Exercise requirements –
1 – In the excerpt on when a small business may not need a lawyer, condense the paragraph beginning "Hobby businesses aren't serious businesses" into a shorter version that keeps its main facts.
2 – Reproduce the excerpt on small business lawyers between "If your small" and "make it happen.", inclusive, substituting "legal counsel" for "legal help".

BEGIN Selected extract

A small business lawyer can be an expensive investment. You might be wondering if you really need one at all.

Most small businesses will need a small business attorney at some point. But there are a few types of businesses that can succeed without ever needing legal guidance, too. Let's take a look at some of the cases when you might not need a small business lawyer at all.

1. Hobby Businesses

If your small business exists as a hobby, and not as a money-making venture, legal help probably isn't for you.

Hobby businesses aren't serious businesses that are meant to grow and become profitable. However, many people with "hobby businesses" may not realize that that's what they're doing. They might have a dream of making lots of money but aren't putting in the time or effort to make it happen.

Sometimes, your business is simply a pricey hobby. It's okay to run a business that doesn't make a profit if it's something you enjoy. After all, you can still call yourself an entrepreneur either way! And the good news is that you won't need a lawyer for this kind of business.

END Selected extract
BEGIN Supplied information

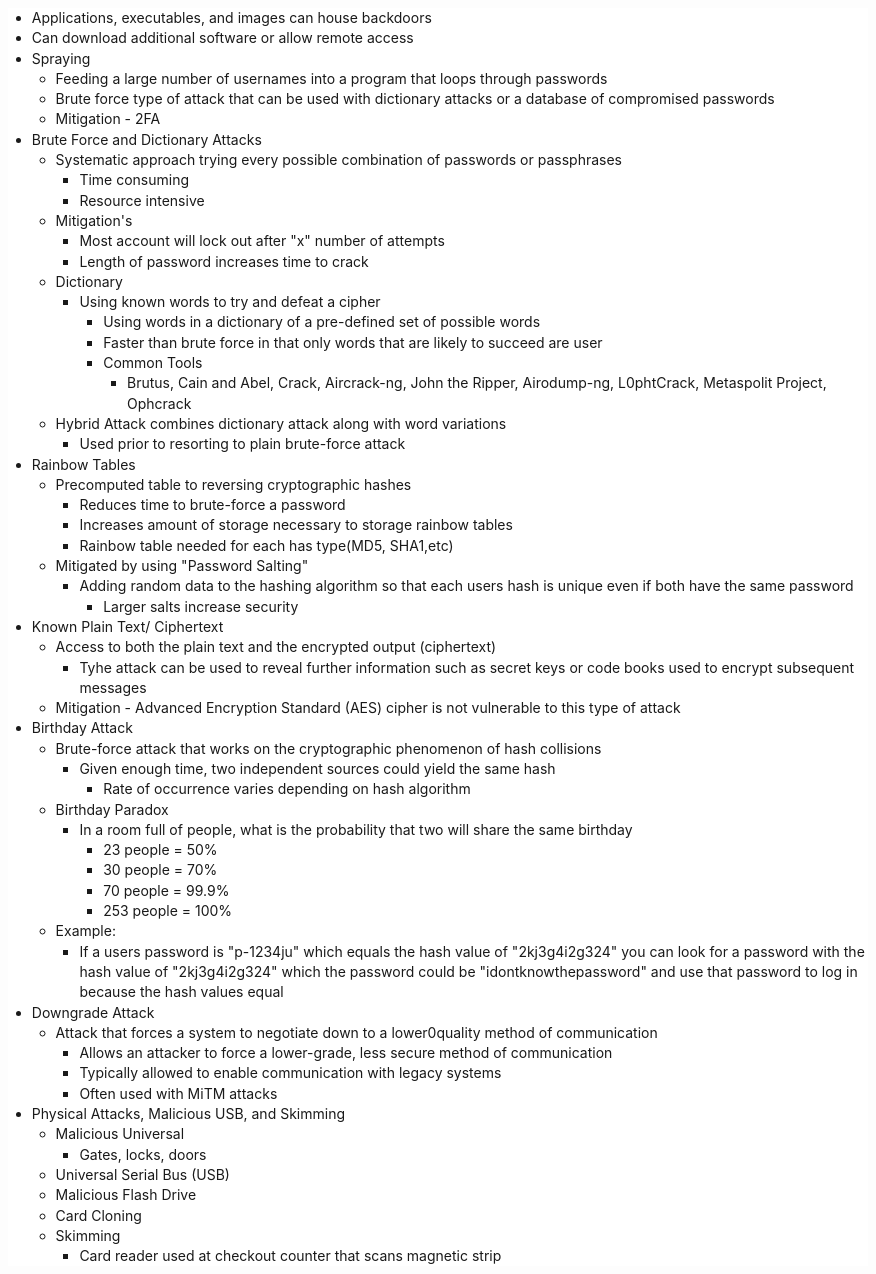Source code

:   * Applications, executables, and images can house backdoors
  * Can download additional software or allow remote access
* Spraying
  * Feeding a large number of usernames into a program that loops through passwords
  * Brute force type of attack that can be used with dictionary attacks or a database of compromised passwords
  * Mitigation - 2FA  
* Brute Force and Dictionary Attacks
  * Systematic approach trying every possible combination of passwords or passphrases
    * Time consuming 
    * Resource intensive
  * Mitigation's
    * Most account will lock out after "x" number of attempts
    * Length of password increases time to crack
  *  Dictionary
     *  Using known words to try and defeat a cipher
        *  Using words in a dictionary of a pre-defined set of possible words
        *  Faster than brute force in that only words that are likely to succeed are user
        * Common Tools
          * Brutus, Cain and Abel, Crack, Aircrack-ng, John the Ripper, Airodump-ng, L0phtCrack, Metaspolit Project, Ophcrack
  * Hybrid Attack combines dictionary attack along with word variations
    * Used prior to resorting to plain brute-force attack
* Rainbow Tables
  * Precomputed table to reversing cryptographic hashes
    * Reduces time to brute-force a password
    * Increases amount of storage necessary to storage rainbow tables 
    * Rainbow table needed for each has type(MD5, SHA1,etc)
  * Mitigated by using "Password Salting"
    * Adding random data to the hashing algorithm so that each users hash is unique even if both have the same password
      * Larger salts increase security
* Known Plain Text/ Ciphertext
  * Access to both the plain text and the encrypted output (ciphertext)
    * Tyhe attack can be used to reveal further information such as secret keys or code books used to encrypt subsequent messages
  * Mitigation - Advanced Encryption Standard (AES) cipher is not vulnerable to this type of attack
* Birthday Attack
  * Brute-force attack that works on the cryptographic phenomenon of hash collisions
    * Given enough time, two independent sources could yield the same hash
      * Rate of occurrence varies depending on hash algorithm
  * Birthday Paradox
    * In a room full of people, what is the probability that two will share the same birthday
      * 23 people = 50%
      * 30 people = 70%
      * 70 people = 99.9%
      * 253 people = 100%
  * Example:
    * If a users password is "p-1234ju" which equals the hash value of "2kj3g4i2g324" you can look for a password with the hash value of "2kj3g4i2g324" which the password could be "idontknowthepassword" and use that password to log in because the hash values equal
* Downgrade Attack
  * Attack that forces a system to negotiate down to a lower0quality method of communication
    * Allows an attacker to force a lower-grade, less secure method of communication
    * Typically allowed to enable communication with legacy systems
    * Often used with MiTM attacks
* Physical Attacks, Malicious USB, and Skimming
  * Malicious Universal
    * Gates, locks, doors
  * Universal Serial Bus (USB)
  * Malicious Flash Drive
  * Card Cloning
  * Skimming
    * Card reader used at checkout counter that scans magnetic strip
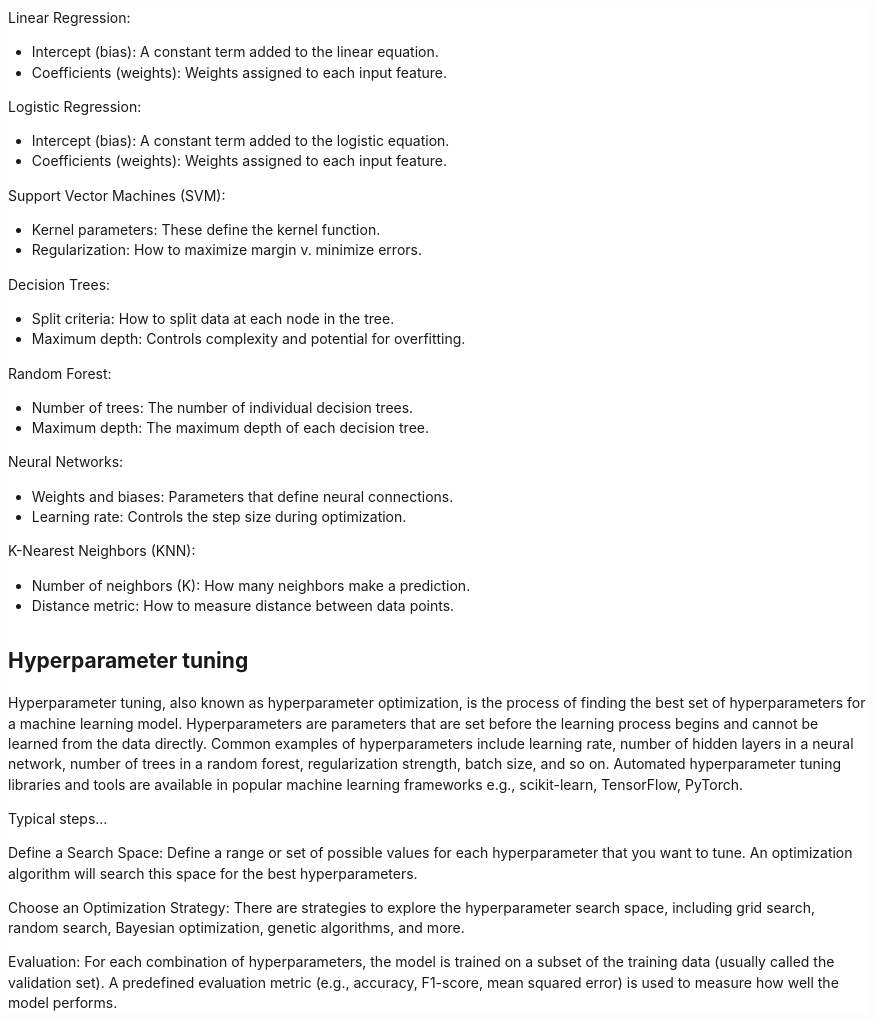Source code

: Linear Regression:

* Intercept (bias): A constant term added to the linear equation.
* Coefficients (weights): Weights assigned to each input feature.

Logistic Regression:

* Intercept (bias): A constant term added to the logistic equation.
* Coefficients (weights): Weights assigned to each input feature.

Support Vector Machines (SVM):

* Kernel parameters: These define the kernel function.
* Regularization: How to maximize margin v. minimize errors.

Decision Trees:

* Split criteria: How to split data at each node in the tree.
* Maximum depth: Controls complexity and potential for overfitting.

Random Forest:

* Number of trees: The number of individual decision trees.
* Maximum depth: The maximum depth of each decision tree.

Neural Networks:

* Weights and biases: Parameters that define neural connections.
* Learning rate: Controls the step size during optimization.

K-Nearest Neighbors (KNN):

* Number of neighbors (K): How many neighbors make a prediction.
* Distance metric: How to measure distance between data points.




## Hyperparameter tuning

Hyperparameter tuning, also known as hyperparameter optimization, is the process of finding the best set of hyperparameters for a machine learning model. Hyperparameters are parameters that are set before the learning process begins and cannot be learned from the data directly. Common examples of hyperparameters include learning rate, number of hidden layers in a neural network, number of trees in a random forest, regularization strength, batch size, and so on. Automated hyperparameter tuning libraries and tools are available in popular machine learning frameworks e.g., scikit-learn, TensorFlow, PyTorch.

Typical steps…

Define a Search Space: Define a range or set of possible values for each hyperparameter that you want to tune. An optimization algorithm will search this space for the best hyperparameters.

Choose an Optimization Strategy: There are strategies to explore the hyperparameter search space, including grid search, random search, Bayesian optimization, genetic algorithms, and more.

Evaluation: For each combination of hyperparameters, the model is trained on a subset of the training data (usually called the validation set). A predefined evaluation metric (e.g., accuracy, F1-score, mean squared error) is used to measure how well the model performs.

END Supplied information

Answers below –
1 – Hobby businesses aren't meant to grow or turn a profit. Many people running them don't realize it: they dream of earning a lot but don't invest the time or effort needed.

2 –
If your small business exists as a hobby, and not as a money-making venture, legal counsel probably isn't for you.

Hobby businesses aren't serious businesses that are meant to grow and become profitable. However, many people with "hobby businesses" may not realize that that's what they're doing. They might have a dream of making lots of money but aren't putting in the time or effort to make it happen.